### [Goal of the exercise]
Switch every "invoice" in the lines below to "bank transfer", keeping everything else the same, and omit the pictures from your answer.

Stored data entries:
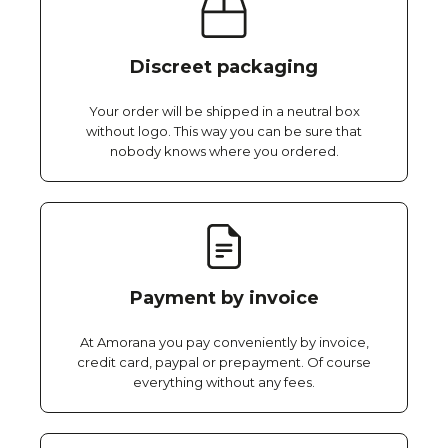
Discreet packaging
Your order will be shipped in a neutral box
without logo. This way you can be sure that
nobody knows where you ordered.
Payment by invoice
At Amorana you pay conveniently by invoice,
credit card, paypal or prepayment. Of course
everything without any fees.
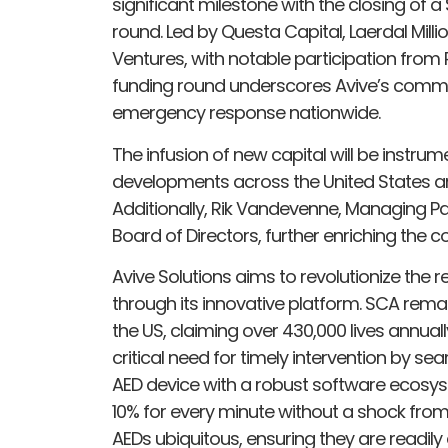
significant milestone with the closing of a
round. Led by Questa Capital, Laerdal Milli
Ventures, with notable participation from R
funding round underscores Avive’s commi
emergency response nationwide.
The infusion of new capital will be instrum
developments across the United States and
Additionally, Rik Vandevenne, Managing Par
Board of Directors, further enriching the 
Avive Solutions aims to revolutionize the
through its innovative platform. SCA remai
the US, claiming over 430,000 lives annual
critical need for timely intervention by s
AED device with a robust software ecosyst
10% for every minute without a shock from a
AEDs ubiquitous, ensuring they are readily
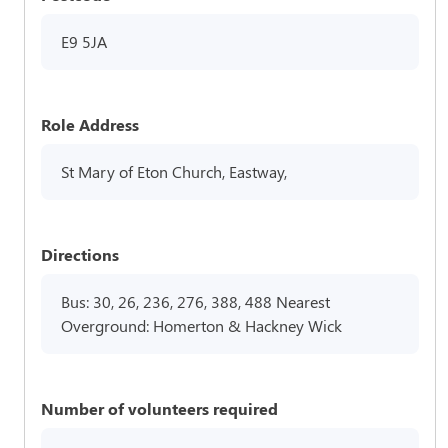
E9 5JA
Role Address
St Mary of Eton Church, Eastway,
Directions
Bus: 30, 26, 236, 276, 388, 488 Nearest
Overground: Homerton & Hackney Wick
Number of volunteers required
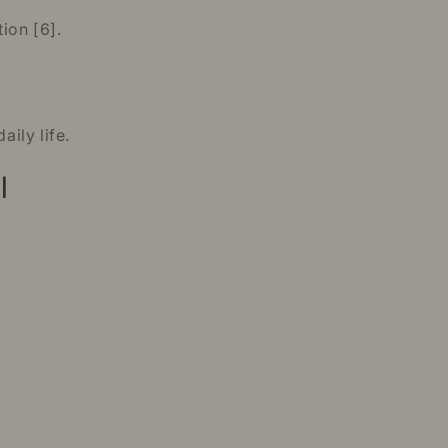
ion [6].
ily life.
l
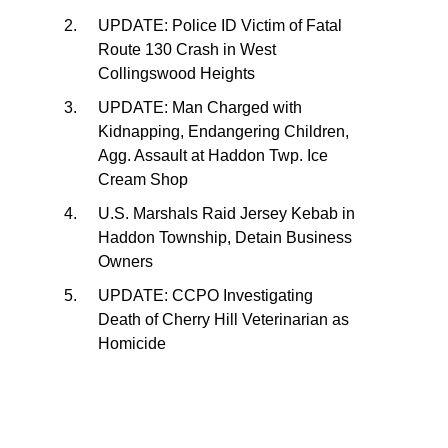
UPDATE: Police ID Victim of Fatal
Route 130 Crash in West
Collingswood Heights
UPDATE: Man Charged with
Kidnapping, Endangering Children,
Agg. Assault at Haddon Twp. Ice
Cream Shop
U.S. Marshals Raid Jersey Kebab in
Haddon Township, Detain Business
Owners
UPDATE: CCPO Investigating
Death of Cherry Hill Veterinarian as
Homicide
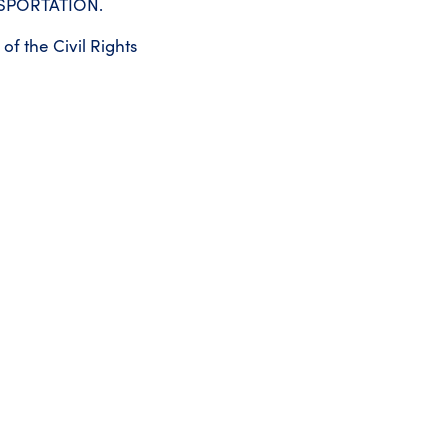
NSPORTATION.
of the Civil Rights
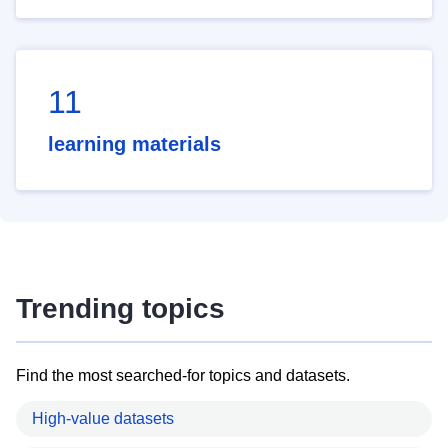
11
learning materials
Trending topics
Find the most searched-for topics and datasets.
High-value datasets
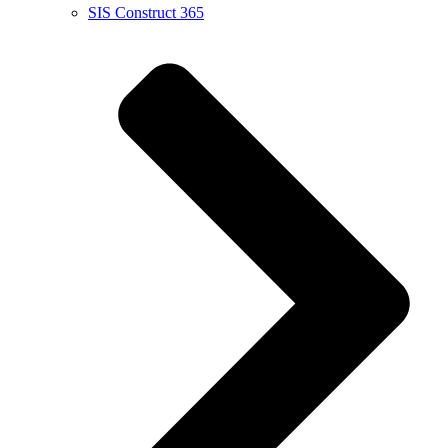
SIS Construct 365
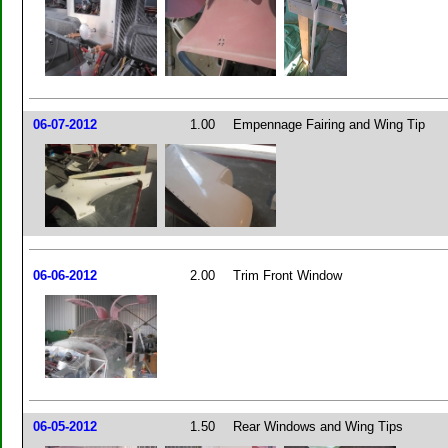
06-07-2012
1.00
Empennage Fairing and Wing Tip
06-06-2012
2.00
Trim Front Window
06-05-2012
1.50
Rear Windows and Wing Tips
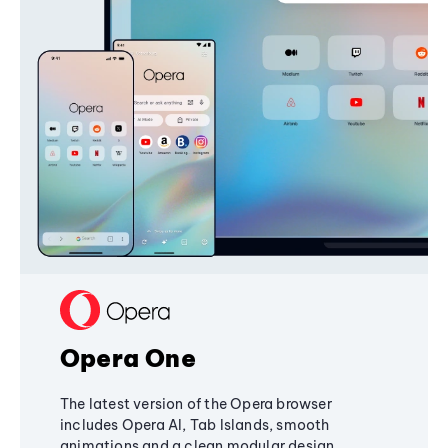
Opera One
The latest version of the Opera browser
includes Opera AI, Tab Islands, smooth
animations and a clean modular design,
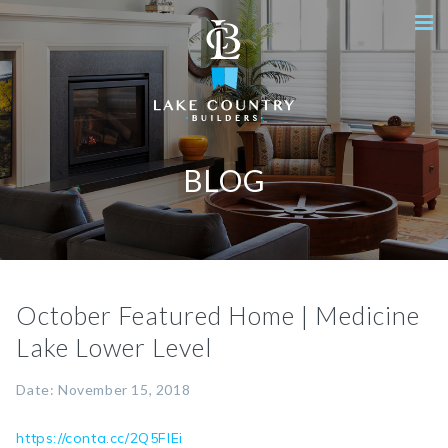
BLOG
October Featured Home | Medicine
Lake Lower Level
Date: November 15, 2018
https://conta.cc/2Q5FIEi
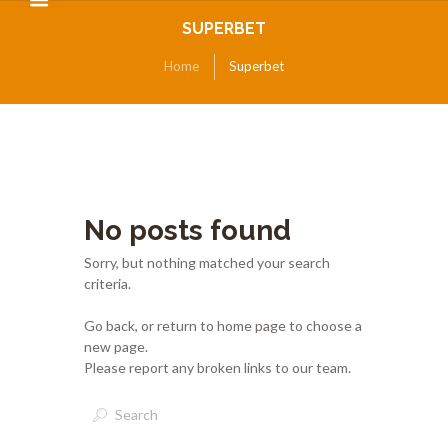
SUPERBET
Home
Superbet
No posts found
Sorry, but nothing matched your search
criteria.
Go back, or return to
home page to choose a
new page.
Please report any broken links to our team.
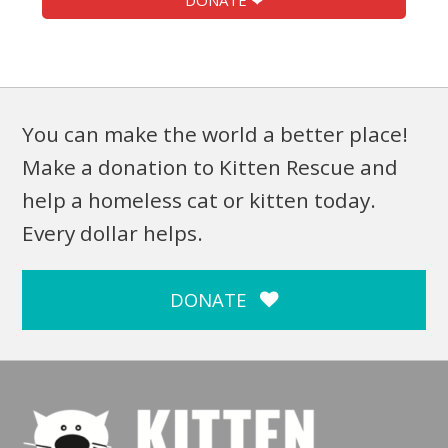
DONATE ❤
You can make the world a better place!
Make a donation to Kitten Rescue and
help a homeless cat or kitten today.
Every dollar helps.
DONATE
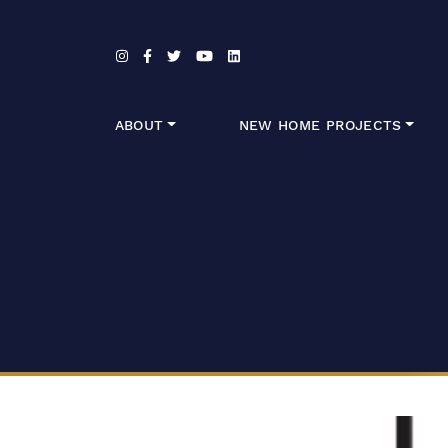
Skip to content
ABOUT
NEW HOME PROJECTS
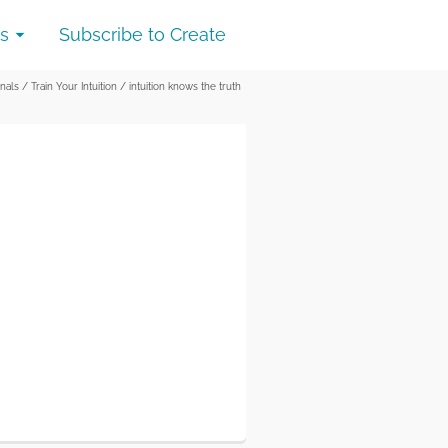
s
Subscribe to Create
inals
/
Train Your Intuition
/
intuition knows the truth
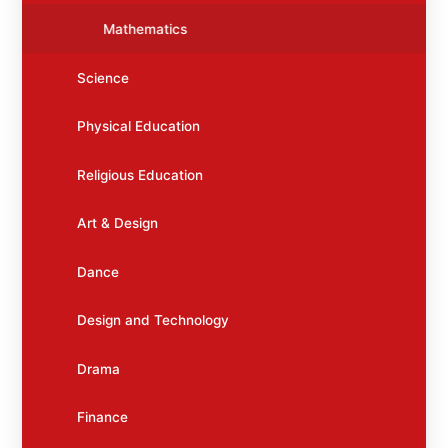
Mathematics
Science
Physical Education
Religious Education
Art & Design
Dance
Design and Technology
Drama
Finance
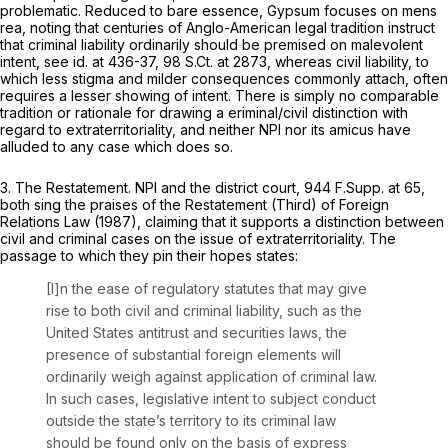
problematic. Reduced to bare essence,
Gypsum
focuses on mens
rea, noting that centuries of Anglo-American legal tradition instruct
that criminal liability ordinarily should be premised on malevolent
intent,
see id.
at 436-37,
98 S.Ct. at 2873
, whereas civil liability, to
which less stigma and milder consequences commonly attach, often
requires a lesser showing of intent. There is simply no comparable
tradition or rationale for drawing a eriminal/civil distinction with
regard to extraterritoriality, and neither NPI nor its amicus have
alluded to any case which does so.
3.
The Restatement.
NPI and the district court,
944 F.Supp. at 65
,
both sing the praises of the Restatement (Third) of Foreign
Relations Law (1987), claiming that it supports a distinction between
civil and criminal cases on the issue of extraterritoriality. The
passage to which they pin their hopes states:
[I]n the ease of regulatory statutes that may give
rise to both civil and criminal liability, such as the
United States antitrust and securities laws, the
presence of substantial foreign elements will
ordinarily weigh against application of criminal law.
In such cases, legislative intent to subject conduct
outside the state’s territory to its criminal law
should be found only on the basis of express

### [Answer to the problem]
Discreet packaging
Your order will be shipped in a neutral box
without logo. This way you can be sure that
nobody knows where you ordered.
Payment by bank transfer
At Amorana you pay conveniently by bank transfer,
credit card, paypal or prepayment. Of course
everything without any fees.
significant milestone with the closing of a
round. Led by Questa Capital, Laerdal Milli
Ventures, with notable participation from R
funding round underscores Avive’s commi
emergency response nationwide.
The infusion of new capital will be instrum
developments across the United States and
Additionally, Rik Vandevenne, Managing Par
Board of Directors, further enriching the 
Avive Solutions aims to revolutionize the
through its innovative platform. SCA remai
the US, claiming over 430,000 lives annual
critical need for timely intervention by s
AED device with a robust software ecosyst
10% for every minute without a shock from a
AEDs ubiquitous, ensuring they are readily
E9 5JA
Role Address
St Mary of Eton Church, Eastway,
Directions
Bus: 30, 26, 236, 276, 388, 488 Nearest
Overground: Homerton & Hackney Wick
Number of volunteers required
ion [6].
ily life.
l
UPDATE: Police ID Victim of Fatal
Route 130 Crash in West
Collingswood Heights
UPDATE: Man Charged with
Kidnapping, Endangering Children,
Agg. Assault at Haddon Twp. Ice
Cream Shop
U.S. Marshals Raid Jersey Kebab in
Haddon Township, Detain Business
Owners
UPDATE: CCPO Investigating
Death of Cherry Hill Veterinarian as
Homicide
NSPORTATION.
of the Civil Rights
11
learning materials
Trending topics
Find the most searched-for topics and datasets.
High-value datasets
SIS Construct 365
06-07-2012
1.00
Empennage Fairing and Wing Tip
06-06-2012
2.00
Trim Front Window
06-05-2012
1.50
Rear Windows and Wing Tips
Opera One
The latest version of the Opera browser
includes Opera AI, Tab Islands, smooth
animations and a clean modular design,
BLOG
October Featured Home | Medicine
Lake Lower Level
Date: November 15, 2018
https://conta.cc/2Q5FIEi
SUPERBET
Home
Superbet
No posts found
Sorry, but nothing matched your search
criteria.
Go back, or return to
home page to choose a
new page.
Please report any broken links to our team.
DONATE ❤
You can make the world a better place!
Make a donation to Kitten Rescue and
help a homeless cat or kitten today.
Every dollar helps.
DONATE
Skip to content
ABOUT
NEW HOME PROJECTS
s
Subscribe to Create
inals
/
Train Your Intuition
/
intuition knows the truth
Mathematics
Science
Physical Education
Religious Education
Art & Design
Dance
Design and Technology
Drama
Finance
problematic. Reduced to bare essence,
Gypsum
focuses on mens
rea, noting that centuries of Anglo-American legal tradition instruct
that criminal liability ordinarily should be premised on malevolent
intent,
see id.
at 436-37,
98 S.Ct. at 2873
, whereas civil liability, to
which less stigma and milder consequences commonly attach, often
requires a lesser showing of intent. There is simply no comparable
tradition or rationale for drawing a eriminal/civil distinction with
regard to extraterritoriality, and neither NPI nor its amicus have
alluded to any case which does so.
3.
The Restatement.
NPI and the district court,
944 F.Supp. at 65
,
both sing the praises of the Restatement (Third) of Foreign
Relations Law (1987), claiming that it supports a distinction between
civil and criminal cases on the issue of extraterritoriality. The
passage to which they pin their hopes states:
[I]n the ease of regulatory statutes that may give
rise to both civil and criminal liability, such as the
United States antitrust and securities laws, the
presence of substantial foreign elements will
ordinarily weigh against application of criminal law.
In such cases, legislative intent to subject conduct
outside the state’s territory to its criminal law
should be found only on the basis of express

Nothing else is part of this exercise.